So i wanted to revise my R knowledge with what I had seen in class last year, but I came across a problem. I wanted to generate a plot for a file about flowers, with colors in the plot specific for each flower (setosa, versicolor, virginica). This worked last year, but the exact same code now gives me an error:
> irisData <- read.table("irisData2.txt", header=TRUE)
> plot(x=irisData$Sepal.Length, y=irisData$Petal.Length, col=irisData$Species)
> Error in plot.xy(xy, type, ...) : invalid color name 'setosa'
This gave me a scatterplots with three colors, each for one species, but now it just doesn't work. How can I solve this? Note: I use a new laptop now, and I updated R to the latest version (1.4.1106). Thank you in advance.

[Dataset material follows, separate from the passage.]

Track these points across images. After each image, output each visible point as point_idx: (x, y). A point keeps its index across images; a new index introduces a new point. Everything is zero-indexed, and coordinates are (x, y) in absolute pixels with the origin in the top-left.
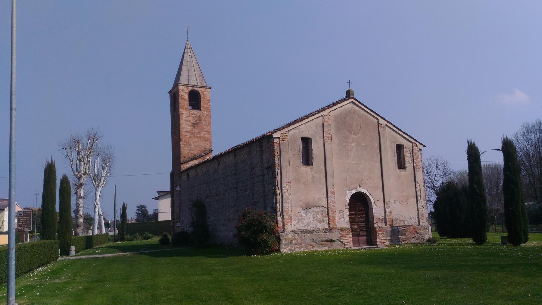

You probably used to run this code on an R version <4.0 and now you’re running it on R 4.0.
R 4.0 changed the default handling of string columns in read.table
(and other functions). As a consequence, the Species
column of your data.frame is now of type character
, where it used to be of type factor
.
To make your code work again, change the column type:
irisData$Species = as.factor(irisData$Species)
To offer a more detailed explanation of the error message, plot
’s col
argument accepts either a vector of colours, or a vector of numbers (or factors, which are internally integers). If the argument is a vector of numbers, then these numbers are used to index into the currently set palette()
. However, if the argument is a character string vector (as it is in your code when running on R 4.0), then these are interpreted as colour names/values instead of indices in the current palette. This fails, since the “iris” species aren’t valid colour names.